TASK DIRECTIONS: Turn the rows below into a numbered list and leave out the blank lines.
───
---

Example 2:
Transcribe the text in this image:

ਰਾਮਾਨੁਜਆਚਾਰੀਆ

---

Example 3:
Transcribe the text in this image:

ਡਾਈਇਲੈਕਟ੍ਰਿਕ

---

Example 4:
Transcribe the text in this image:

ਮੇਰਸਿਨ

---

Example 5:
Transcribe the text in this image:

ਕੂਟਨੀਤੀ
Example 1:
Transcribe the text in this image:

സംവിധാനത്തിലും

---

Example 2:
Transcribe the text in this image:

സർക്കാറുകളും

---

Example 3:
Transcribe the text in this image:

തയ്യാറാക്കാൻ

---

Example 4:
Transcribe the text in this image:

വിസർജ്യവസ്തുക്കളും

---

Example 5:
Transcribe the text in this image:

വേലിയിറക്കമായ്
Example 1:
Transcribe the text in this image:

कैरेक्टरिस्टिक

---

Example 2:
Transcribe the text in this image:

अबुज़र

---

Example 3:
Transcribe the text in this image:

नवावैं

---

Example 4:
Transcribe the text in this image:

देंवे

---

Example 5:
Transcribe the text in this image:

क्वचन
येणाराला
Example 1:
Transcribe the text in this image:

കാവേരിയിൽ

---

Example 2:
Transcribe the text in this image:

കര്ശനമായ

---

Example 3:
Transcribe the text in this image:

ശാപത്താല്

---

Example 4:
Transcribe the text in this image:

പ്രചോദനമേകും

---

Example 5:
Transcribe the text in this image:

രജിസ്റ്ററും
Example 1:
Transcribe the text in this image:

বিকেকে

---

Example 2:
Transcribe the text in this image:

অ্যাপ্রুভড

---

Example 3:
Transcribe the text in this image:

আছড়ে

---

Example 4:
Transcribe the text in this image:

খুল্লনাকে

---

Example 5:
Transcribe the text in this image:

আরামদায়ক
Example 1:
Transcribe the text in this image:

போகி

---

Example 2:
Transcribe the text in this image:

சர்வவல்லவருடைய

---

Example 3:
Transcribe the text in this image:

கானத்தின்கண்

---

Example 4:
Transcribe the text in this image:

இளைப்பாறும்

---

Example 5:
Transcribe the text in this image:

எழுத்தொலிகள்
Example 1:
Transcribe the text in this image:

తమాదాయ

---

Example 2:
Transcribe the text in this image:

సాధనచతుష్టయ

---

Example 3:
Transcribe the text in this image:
───
RESPONSE TO THE EXERCISE:
1. ---
2. Example 2:
3. Transcribe the text in this image:
4. ਰਾਮਾਨੁਜਆਚਾਰੀਆ
5. ---
6. Example 3:
7. Transcribe the text in this image:
8. ਡਾਈਇਲੈਕਟ੍ਰਿਕ
9. ---
10. Example 4:
11. Transcribe the text in this image:
12. ਮੇਰਸਿਨ
13. ---
14. Example 5:
15. Transcribe the text in this image:
16. ਕੂਟਨੀਤੀ
17. Example 1:
18. Transcribe the text in this image:
19. സംവിധാനത്തിലും
20. ---
21. Example 2:
22. Transcribe the text in this image:
23. സർക്കാറുകളും
24. ---
25. Example 3:
26. Transcribe the text in this image:
27. തയ്യാറാക്കാൻ
28. ---
29. Example 4:
30. Transcribe the text in this image:
31. വിസർജ്യവസ്തുക്കളും
32. ---
33. Example 5:
34. Transcribe the text in this image:
35. വേലിയിറക്കമായ്
36. Example 1:
37. Transcribe the text in this image:
38. कैरेक्टरिस्टिक
39. ---
40. Example 2:
41. Transcribe the text in this image:
42. अबुज़र
43. ---
44. Example 3:
45. Transcribe the text in this image:
46. नवावैं
47. ---
48. Example 4:
49. Transcribe the text in this image:
50. देंवे
51. ---
52. Example 5:
53. Transcribe the text in this image:
54. क्वचन
55. येणाराला
56. Example 1:
57. Transcribe the text in this image:
58. കാവേരിയിൽ
59. ---
60. Example 2:
61. Transcribe the text in this image:
62. കര്ശനമായ
63. ---
64. Example 3:
65. Transcribe the text in this image:
66. ശാപത്താല്
67. ---
68. Example 4:
69. Transcribe the text in this image:
70. പ്രചോദനമേകും
71. ---
72. Example 5:
73. Transcribe the text in this image:
74. രജിസ്റ്ററും
75. Example 1:
76. Transcribe the text in this image:
77. বিকেকে
78. ---
79. Example 2:
80. Transcribe the text in this image:
81. অ্যাপ্রুভড
82. ---
83. Example 3:
84. Transcribe the text in this image:
85. আছড়ে
86. ---
87. Example 4:
88. Transcribe the text in this image:
89. খুল্লনাকে
90. ---
91. Example 5:
92. Transcribe the text in this image:
93. আরামদায়ক
94. Example 1:
95. Transcribe the text in this image:
96. போகி
97. ---
98. Example 2:
99. Transcribe the text in this image:
100. சர்வவல்லவருடைய
101. ---
102. Example 3:
103. Transcribe the text in this image:
104. கானத்தின்கண்
105. ---
106. Example 4:
107. Transcribe the text in this image:
108. இளைப்பாறும்
109. ---
110. Example 5:
111. Transcribe the text in this image:
112. எழுத்தொலிகள்
113. Example 1:
114. Transcribe the text in this image:
115. తమాదాయ
116. ---
117. Example 2:
118. Transcribe the text in this image:
119. సాధనచతుష్టయ
120. ---
121. Example 3:
122. Transcribe the text in this image:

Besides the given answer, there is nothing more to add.